The replication slot is active and it also progresses
(pg_replication_slots.confirmed_flush_lsn increases and is close to
pg_current_wal_flush_lsn).

Can you imagine other things that I could check from within postgres with
limited permissions to diagnose this?

Best Regards
Chris

If you do archive wal files, maybe the archive_command is failing?

#6Adam Brusselback
adambrusselback@gmail.com
In reply to: Chris Borckholder (#5)
Re: Unexplained disk usage in AWS Aurora Postgres

I would highly suggest you reach out to AWS support for Aurora questions,
that's part of what you're paying for, support.
For reasons you mentioned and more, it's pretty hard to debug issues
because it isn't actually Postgres.

Show quoted text
#7Christoph Moench-Tegeder
cmt@burggraben.net
In reply to: Chris Borckholder (#1)
Re: Unexplained disk usage in AWS Aurora Postgres

## Chris Borckholder (chris.borckholder@bitpanda.com):

We are experiencing a strange situation with an AWS Aurora postgres
instance.

The main problem here is that "Amazon Aurora" is not PostgreSQL.
If I understand Amazon's documentation, what you are using is
officially named "Amazon Aurora with PostgreSQL Compatibility",
and that sums is up quite nicely: Aurora is a database engine
developed at Amazon - and it's inner workings are not publically
documented.
Whatever is using up that disk space - only AWS Support can know.

Regards,
Christoph

--
Spare Space

#8Chris Borckholder
chris.borckholder@bitpanda.com
In reply to: Christoph Moench-Tegeder (#7)
Re: Unexplained disk usage in AWS Aurora Postgres

Thank you Adam and Christoph,

You are totally right, that AWS support is the one to help me with this
problem.
I am in contact with them for quite some time on this problem and as there
was no progress on resolving this,
I tried to find some insight or trick that I missed here.
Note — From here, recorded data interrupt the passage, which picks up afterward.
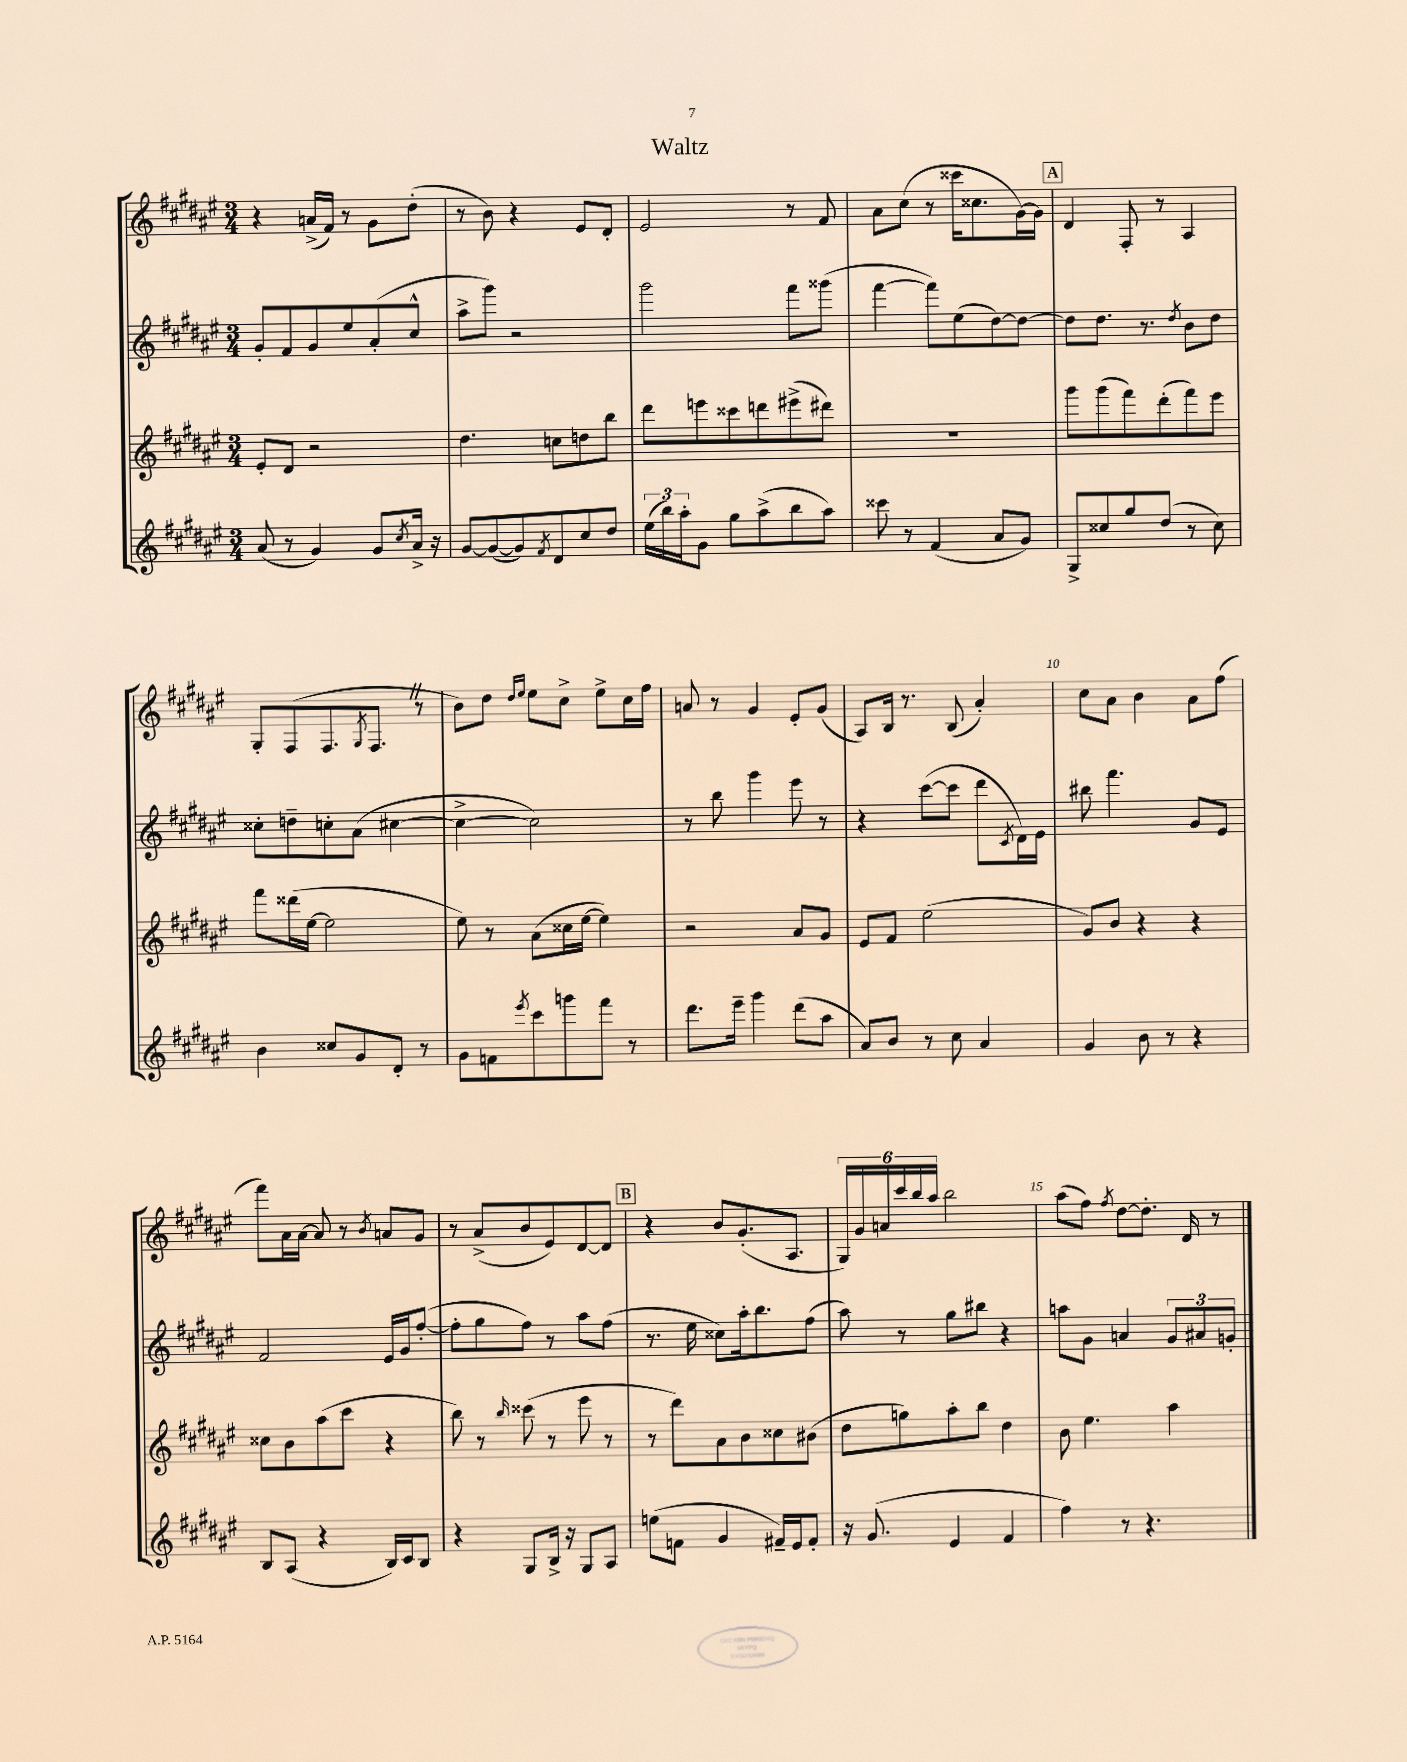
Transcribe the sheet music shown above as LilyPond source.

\header { title = "Waltz" }
<<
\new StaffGroup <<
\new Staff = "s0" {
    \clef treble \key fis \major \numericTimeSignature \time 3/4
    r4 a'16->( fis'16) r8 gis'8 dis''8-.( |
    r8 b'8) r4 eis'8 dis'8-. |
    eis'2 r8 fis'8 |
    ais'8 cis''8( r8 cisis'''16 cisis''8. gis'16~) gis'16 |
    \mark \markup { \box "A" } dis'4 fis8-. r8 ais4 |
    gis8-. fis8( fis8. \acciaccatura { gis8 } fis8. \once \override BreathingSign.text = \markup { \musicglyph "scripts.caesura.straight" } \breathe r8 |
    b'8) dis''8 \grace { dis''16 eis''16 } eis''8 cis''8-> eis''8-> cis''16 fis''16 |
    a'8 r8 gis'4 eis'8-. gis'8( |
    ais8) b16 r8. b8( ais'4-.) |
    cis''8 ais'8 b'4 ais'8 fis''8( |
    fis'''8) ais'16 ais'16~ ais'8 r8 \acciaccatura { b'8 } a'8 gis'8 |
    r8 ais'8->( b'8 eis'8) dis'8~ dis'8 |
    \mark \markup { \box "B" } r4 b'8 gis'8.-.( ais8. |
    \tuplet 6/4 { gis16) gis'16 a'16 cis'''16 b''16 ais''16 } b''2 |
    ais''8( fis''8) \acciaccatura { fis''8 } dis''8~ dis''8.-. dis'16 r8 \bar "|." |
}
\new Staff = "s1" {
    \clef treble \key fis \major \numericTimeSignature \time 3/4
    gis'8-. fis'8 gis'8 eis''8 ais'8-.( cis''8-^ |
    ais''8-> gis'''8) r2 |
    gis'''2 fis'''8 gisis'''8( |
    fis'''4~ fis'''8) eis''8( dis''8~) dis''8~ |
    \mark \markup { \box "A" } dis''8 dis''8. r8. \acciaccatura { dis''8 } b'8 dis''8 |
    cisis''8-. d''8-- c''8-. ais'8( cis''4~ |
    cis''4~-> cis''2) |
    r8 b''8 gis'''4 eis'''8 r8 |
    r4 cis'''8~( cis'''8 dis'''8 \acciaccatura { cis'8 } dis'16) eis'16 |
    bis''8 fis'''4. gis'8 eis'8 |
    fis'2 eis'16 gis'16 fis''8~-.( |
    fis''8-. gis''8 fis''8) r8 ais''8 fis''8( |
    \mark \markup { \box "B" } r8. eis''16 cisis''8) ais''16-. b''8. fis''8( |
    ais''8) r8 gis''8 bis''8 r4 |
    a''8 gis'8 a'4 \tuplet 3/2 { gis'8 ais'8 g'8-. } \bar "|." |
}
\new Staff = "s2" {
    \clef treble \key fis \major \numericTimeSignature \time 3/4
    eis'8-. dis'8 r2 |
    dis''4. c''8 d''8 b''8 |
    dis'''8 e'''8 cisis'''8 d'''8 eis'''8->( dis'''8) |
    R2. |
    \mark \markup { \box "A" } gis'''8 gis'''8( fis'''8) dis'''8-.( fis'''8) eis'''8 |
    fis'''8 disis'''16( eis''16~ eis''2 |
    eis''8) r8 ais'8( cisis''16 eis''16~ eis''4) |
    r2 ais'8 gis'8 |
    eis'8 fis'8 eis''2( |
    gis'8) b'8 r4 r4 |
    cisis''8 b'8 ais''8( cis'''8 r4 |
    b''8) r8 \grace { b''16 } cisis'''8( r8 eis'''8 r8 |
    \mark \markup { \box "B" } r8 dis'''8) ais'8 b'8 cisis''8 bis'8( |
    dis''8 g''8) ais''8-. b''8 dis''4 |
    b'8 eis''4. ais''4 \bar "|." |
}
\new Staff = "s3" {
    \clef treble \key fis \major \numericTimeSignature \time 3/4
    ais'8( r8 gis'4) gis'8 \acciaccatura { cis''8 } ais'16-> r16 |
    gis'8~ gis'8~( gis'8) \acciaccatura { fis'8 } dis'8 cis''8 dis''8 |
    \tuplet 3/2 { eis''16( b''16) ais''16-. } gis'8 gis''8 ais''8->( b''8 ais''8) |
    cisis'''8 r8 fis'4( ais'8 gis'8) |
    \mark \markup { \box "A" } gis8-> cisis''8 gis''8 dis''8( r8 cisis''8) |
    b'4 cisis''8 gis'8 dis'8-. r8 |
    gis'8 f'8 \acciaccatura { eis'''8 } cis'''8 g'''8 fis'''8 r8 |
    dis'''8. eis'''16-- gis'''4 dis'''8( ais''8 |
    ais'8) b'8 r8 cis''8 ais'4 |
    gis'4 b'8 r8 r4 |
    b8 ais8( r4 b16) cis'16 b8 |
    r4 gis8 b16-> r16 gis8 ais8 |
    \mark \markup { \box "B" } e''8( f'8 gis'4 fis'16--) eis'16 fis'8-. |
    r16 gis'8.( eis'4 fis'4 |
    fis''4) r8 r4. \bar "|." |
}
>>
>>
\layout { \context { \Score \override BarNumber.break-visibility = ##(#f #t #t) barNumberVisibility = #(every-nth-bar-number-visible 5) } }
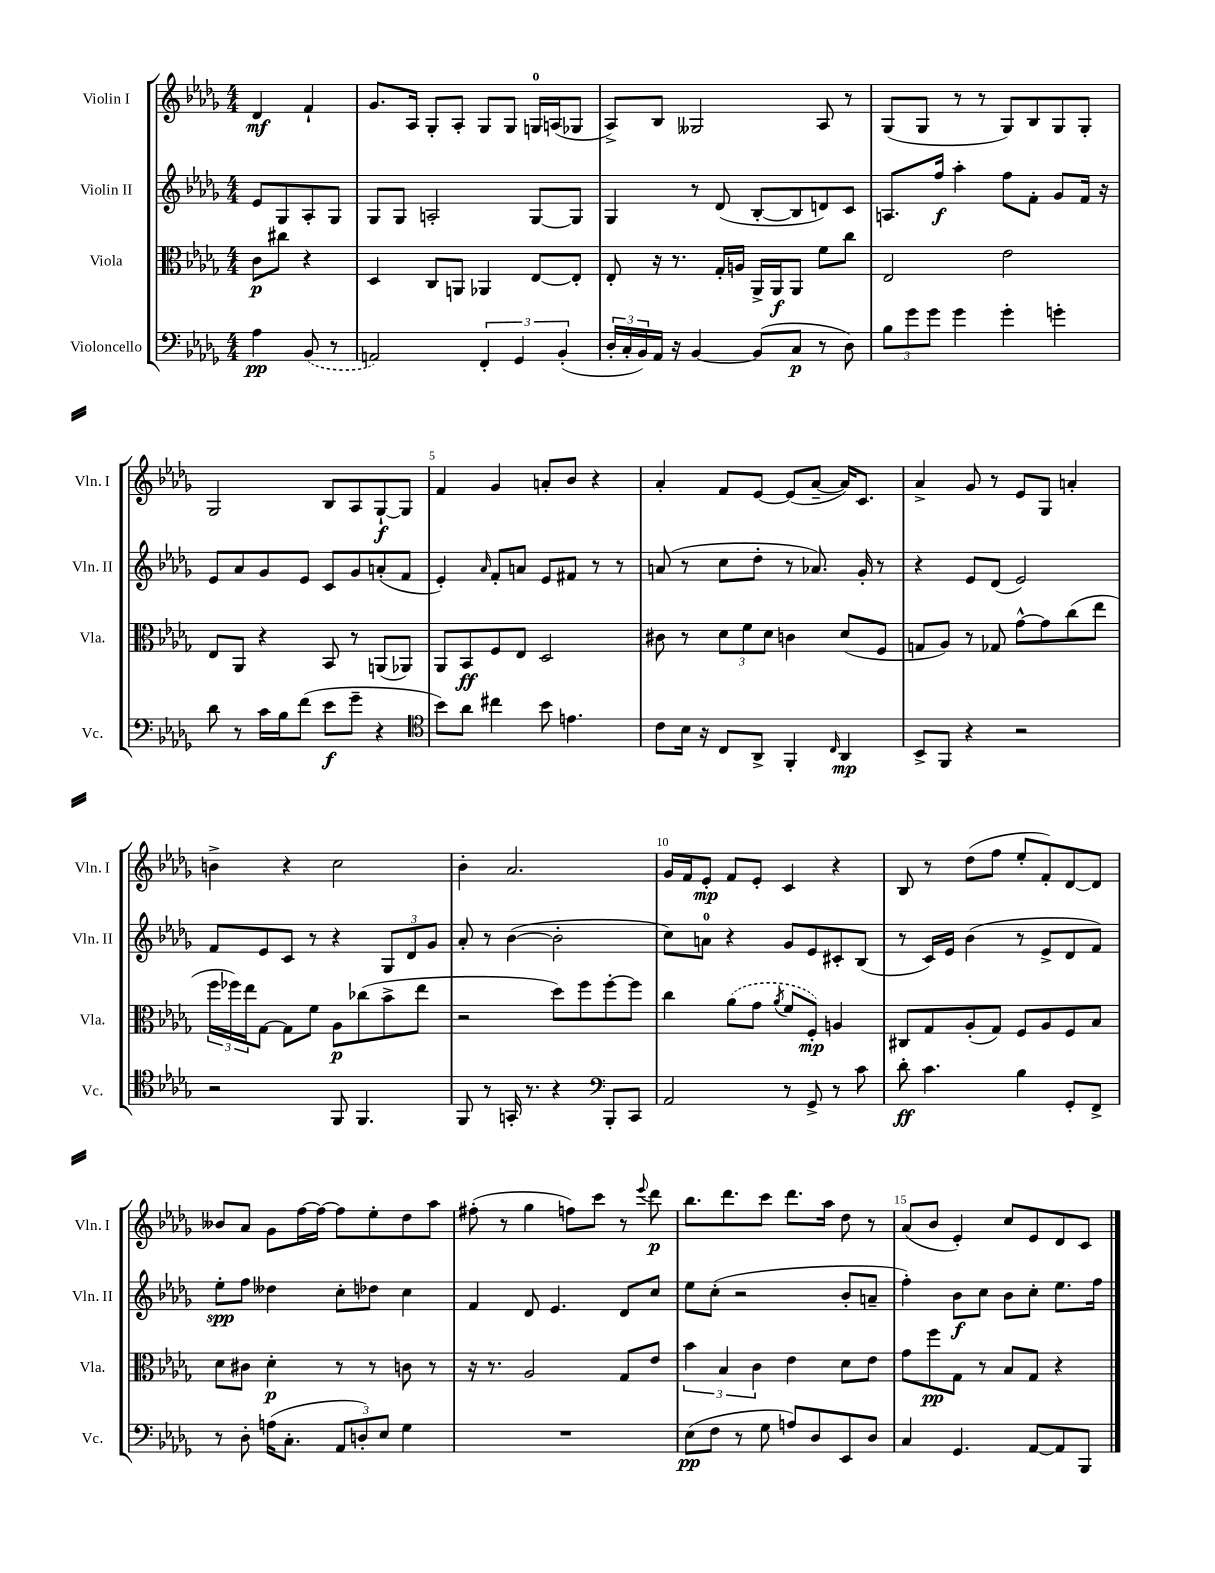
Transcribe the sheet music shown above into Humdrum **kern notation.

**kern	**dynam	**kern	**dynam	**kern	**dynam	**kern	**dynam
*part4	*part4	*part3	*part3	*part2	*part2	*part1	*part1
*staff4	*staff4	*staff3	*staff3	*staff2	*staff2	*staff1	*staff1
*I"Violoncello	*	*I"Viola	*	*I"Violin II	*	*I"Violin I	*
*I'Vc.	*	*I'Vla.	*	*I'Vln. II	*	*I'Vln. I	*
*clefF4	*	*clefC3	*	*clefG2	*	*clefG2	*
*k[b-e-a-d-g-]	*	*k[b-e-a-d-g-]	*	*k[b-e-a-d-g-]	*	*k[b-e-a-d-g-]	*
*M4/4	*	*M4/4	*	*M4/4	*	*M4/4	*
=	=	=	=	=	=	=	=
4A-\	pp	8c\L	p	8e-/L	.	4d-/	mf
.	.	8cc#X\J	.	8G-/	.	.	.
(8BB-/	.	4r	.	8A-'/	.	4f`/	.
8r	.	.	.	8G-/J	.	.	.
=1	=1	=1	=1	=1	=1	=1	=1
2AAn/)	.	4D-/	.	8G-/L	.	8.g-/L	.
.	.	.	.	8G-/J	.	.	.
.	.	.	.	.	.	16A-/Jk	.
.	.	8C/L	.	2An'/	.	8G-'/L	.
.	.	8AAn/J	.	.	.	8A-'/J	.
6FF'/	.	4AA-X/	.	.	.	8G-/L	.
.	.	.	.	.	.	8G-/J	.
6GG-/	.	.	.	.	.	.	.
.	.	[8E-/L	.	[8G-/L	.	16Gn/LL	.
.	.	.	.	.	.	(16An/J	.
(6BB-'/	.	.	.	.	.	.	.
.	.	8E-'/J]	.	8G-/J]	.	8G-X/J	.
=2	=2	=2	=2	=2	=2	=2	=2
24D-'/LL	.	8E-'/	.	4G-/	.	8A-^/L)	.
24C'/	.	.	.	.	.	.	.
24BB-/)	.	.	.	.	.	.	.
16AA-/JJ	.	16r	.	.	.	8B-/J	.
16r	.	8.r	.	.	.	.	.
[4BB-/	.	.	.	8r	.	2G--X/	.
.	.	16G-'/LL	.	(8d-/	.	.	.
.	.	16An/JJ	.	.	.	.	.
(8BB-/L]	.	16AA-^/LL	.	[8B-'/L	.	.	.
.	.	16AA-/J	f	.	.	.	.
8C/J	p	8AA-/J	.	8B-/]	.	.	.
8r	.	8f\L	.	8dn/)	.	8A-/	.
8D-\)	.	8cc\J	.	8c/J	.	8r	.
=3	=3	=3	=3	=3	=3	=3	=3
12B-\L	.	2E-/	.	8.An/L	.	(8G-/L	.
12g-\	.	.	.	.	.	.	.
.	.	.	.	.	.	8G-/J	.
12g-\J	.	.	.	.	.	.	.
.	.	.	.	16ff/Jk	f	.	.
4g-\	.	.	.	4aa-'\	.	8r	.
.	.	.	.	.	.	8r	.
4g-'\	.	2e-\	.	8ff\L	.	8G-/L)	.
.	.	.	.	8f'\J	.	8B-/	.
4gn'\	.	.	.	8g-/L	.	8G-/	.
.	.	.	.	16f/Jk	.	8G-'/J	.
.	.	.	.	16r	.	.	.
!!LO:LB:g=z
=4	=4	=4	=4	=4	=4	=4	=4
8d-\	.	8E-/L	.	8e-/L	.	2G-/	.
8r	.	8AA-/J	.	8a-/	.	.	.
16c\LL	.	4r	.	8g-/	.	.	.
16B-\J	.	.	.	.	.	.	.
(8f\J	.	.	.	8e-/J	.	.	.
8e-\L	f	8BB-/	.	8c/L	.	8B-/L	.
8g-~\J	.	8r	.	8g-/	.	8A-/	.
4r	.	(8AAn/L	.	(8an'/	.	[8G-`/	f
.	.	8AA-X/J)	.	8f/J	.	8G-/J]	.
=5	=5	=5	=5	=5	=5	=5	=5
*clefC4	*	*	*	*	*	*	*
8b-\L)	.	8AA-/L	.	4e-'/)	.	4f/	.
8a-\J	.	8BB-/	ff	.	.	.	.
.	.	.	.	16qqa-/	.	.	.
4cc#X\	.	8F/	.	8f'/L	.	4g-/	.
.	.	8E-/J	.	8an/J	.	.	.
8b-\	.	2D-/	.	8e-/L	.	8an'/L	.
4.en\	.	.	.	8f#X/J	.	8b-/J	.
.	.	.	.	8r	.	4r	.
.	.	.	.	8r	.	.	.
=6	=6	=6	=6	=6	=6	=6	=6
8c\L	.	8c#X\	.	(8an/	.	4a-'/	.
16B-\Jk	.	8r	.	8r	.	.	.
16r	.	.	.	.	.	.	.
8C/L	.	12d-\L	.	8cc\L	.	8f/L	.
.	.	12f\	.	.	.	.	.
8AA-^/J	.	.	.	8dd-'\J	.	[8e-/J	.
.	.	12d-\J	.	.	.	.	.
4FF'/	.	4cn\	.	8r	.	(8e-/L]	.
.	.	.	.	8.a-X/)	.	[8a-~/J	.
16qqC/	.	.	.	.	.	.	.
4AA-/	mp	(8d-/L	.	.	.	16a-/KL])	.
.	.	.	.	16g-'/	.	8.c/J	.
.	.	8F/J	.	8r	.	.	.
=7	=7	=7	=7	=7	=7	=7	=7
8BB-^/L	.	8Gn/L	.	4r	.	4a-^/	.
8FF/J	.	8A-/J)	.	.	.	.	.
4r	.	8r	.	8e-/L	.	8g-/	.
.	.	8G-X/	.	(8d-/J	.	8r	.
2r	.	[8g-^^\L	.	2e-/)	.	8e-/L	.
.	.	8g-\]	.	.	.	8G-/J	.
.	.	(8cc\	.	.	.	4an'/	.
.	.	8ee-\J	.	.	.	.	.
!!LO:LB:g=z
=8	=8	=8	=8	=8	=8	=8	=8
2r	.	24ff\LL	.	8f/L	.	4bn^\	.
.	.	24ff-X\)	.	.	.	.	.
.	.	24ee-\J	.	.	.	.	.
.	.	[8G-\J	.	8e-/	.	.	.
.	.	8G-\L]	.	8c/J	.	4r	.
.	.	8f\J	.	8r	.	.	.
8FF/	.	8A-\L	p	4r	.	2cc\	.
4.FF/	.	(8cc-X\	.	.	.	.	.
.	.	8b-^\	.	12G-/L	.	.	.
.	.	.	.	12d-/	.	.	.
.	.	8ee-\J	.	.	.	.	.
.	.	.	.	12g-/J	.	.	.
=9	=9	=9	=9	=9	=9	=9	=9
8FF/	.	2r	.	8a-'/	.	4b-'\	.
8r	.	.	.	8r	.	.	.
16GGn'/	.	.	.	([4b-\	.	2.a-/	.
8.r	.	.	.	.	.	.	.
4r	.	8dd-\L)	.	2b-'\]	.	.	.
.	.	8ff\	.	.	.	.	.
*clefF4	*	*	*	*	*	*	*
8BBB-'/L	.	[8ff'\	.	.	.	.	.
8CC/J	.	8ff\J]	.	.	.	.	.
=10	=10	=10	=10	=10	=10	=10	=10
2AA-/	.	4cc\	.	8cc\L)	.	16g-/LL	.
.	.	.	.	.	.	16f/J	.
.	.	.	.	8an\J	.	8e-'/J	mp
.	.	(8a-\L	.	4r	.	8f/L	.
.	.	8g-\J	.	.	.	8e-'/J	.
.	.	8qa-/	.	.	.	.	.
8r	.	8f/L	.	8g-/L	.	4c/	.
8GG-^/	.	8F'/J)	mp	8e-/	.	.	.
8r	.	4An/	.	8c#X'/	.	4r	.
8c\	.	.	.	(8B-/J	.	.	.
=11	=11	=11	=11	=11	=11	=11	=11
8d-'\	ff	8C#X/L	.	8r	.	8B-/	.
4.c\	.	8G-/	.	16c/LL)	.	8r	.
.	.	.	.	16e-/JJ	.	.	.
.	.	(8A-'/	.	(4b-\	.	(8dd-\L	.
.	.	8G-/J)	.	.	.	8ff\J	.
4B-\	.	8F/L	.	8r	.	8ee-'/L	.
.	.	8A-/	.	8e-^/L	.	8f'/)	.
8GG-'/L	.	8F/	.	8d-/	.	[8d-/	.
8FF^/J	.	8B-/J	.	8f/J)	.	8d-/J]	.
!!LO:LB:g=z
=12	=12	=12	=12	=12	=12	=12	=12
8r	.	8d-\L	.	8ee-'\L	spp	8b--X/L	.
8D-'\	.	8c#X\J	.	8ff\J	.	8a-/J	.
(16An\KL	.	4d-'\	p	4dd--X\	.	8g-\L	.
8.C'\J	.	.	.	.	.	.	.
.	.	.	.	.	.	[16ff\L	.
.	.	.	.	.	.	16ff\JJ_	.
12AA-/L	.	8r	.	8cc'\L	.	8ff\L]	.
12Dn'/)	.	.	.	.	.	.	.
.	.	8r	.	8dd-X\J	.	8ee-'\	.
12E-/J	.	.	.	.	.	.	.
4G-\	.	8cn\	.	4cc\	.	8dd-\	.
.	.	8r	.	.	.	8aa-\J	.
=13	=13	=13	=13	=13	=13	=13	=13
1r	.	16r	.	4f/	.	(8ff#X'\	.
.	.	8.r	.	.	.	.	.
.	.	.	.	.	.	8r	.
.	.	2A-/	.	8d-/	.	4gg-\	.
.	.	.	.	4.e-/	.	.	.
.	.	.	.	.	.	8ffn\L)	.
.	.	.	.	.	.	8ccc\J	.
.	.	8G-/L	.	8d-/L	.	8r	.
.	.	.	.	.	.	8qqeee-/	.
.	.	8e-/J	.	8cc/J	.	8ddd-\	p
=14	=14	=14	=14	=14	=14	=14	=14
(8E-\L	pp	6b-\	.	8ee-\L	.	8.bb-\L	.
8F\J	.	.	.	(8cc'\J	.	.	.
.	.	6B-/	.	.	.	.	.
.	.	.	.	.	.	8.ddd-\	.
8r	.	.	.	2r	.	.	.
.	.	6c\	.	.	.	.	.
8G-\	.	.	.	.	.	8ccc\J	.
8An/L)	.	4e-\	.	.	.	8.ddd-\L	.
8D-/	.	.	.	.	.	.	.
.	.	.	.	.	.	16aa-\Jk	.
8EE-/	.	8d-\L	.	8b-'/L	.	8dd-\	.
8D-/J	.	8e-\J	.	8an~/J	.	8r	.
=15	=15	=15	=15	=15	=15	=15	=15
4C/	.	8g-\L	.	4ff'\)	.	(8a-/L	.
.	.	8ff\	pp	.	.	8b-/J	.
4.GG-/	.	8G-\J	.	8b-\L	f	4e-'/)	.
.	.	8r	.	8cc\J	.	.	.
.	.	8B-/L	.	8b-\L	.	8cc/L	.
[8AA-/L	.	8G-/J	.	8cc'\J	.	8e-/	.
8AA-/]	.	4r	.	8.ee-\L	.	8d-/	.
8BBB-/J	.	.	.	.	.	8c/J	.
.	.	.	.	16ff\Jk	.	.	.
==	==	==	==	==	==	==	==
*-	*-	*-	*-	*-	*-	*-	*-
It's a long shot
(:

Best Regards
Chris

On Fri, Aug 7, 2020 at 4:22 PM Christoph Moench-Tegeder <cmt@burggraben.net>
wrote:

Show quoted text

## Chris Borckholder (chris.borckholder@bitpanda.com):

We are experiencing a strange situation with an AWS Aurora postgres
instance.

The main problem here is that "Amazon Aurora" is not PostgreSQL.
If I understand Amazon's documentation, what you are using is
officially named "Amazon Aurora with PostgreSQL Compatibility",
and that sums is up quite nicely: Aurora is a database engine
developed at Amazon - and it's inner workings are not publically
documented.
Whatever is using up that disk space - only AWS Support can know.

Regards,
Christoph

--
Spare Space

#9Ravi Krishna
srkrishna@yahoo.com
In reply to: Christoph Moench-Tegeder (#7)
Re: Unexplained disk usage in AWS Aurora Postgres

The main problem here is that "Amazon Aurora" is not PostgreSQL.
If I understand Amazon's documentation, what you are using is
officially named "Amazon Aurora with PostgreSQL Compatibility",
and that sums is up quite nicely: Aurora is a database engine
developed at Amazon - and it's inner workings are not publically
documented.
Whatever is using up that disk space - only AWS Support can know.

Correct. Aurora is basically forked PG code, but with a different I/O layer. That explains why
they are quite behind community PG in versions.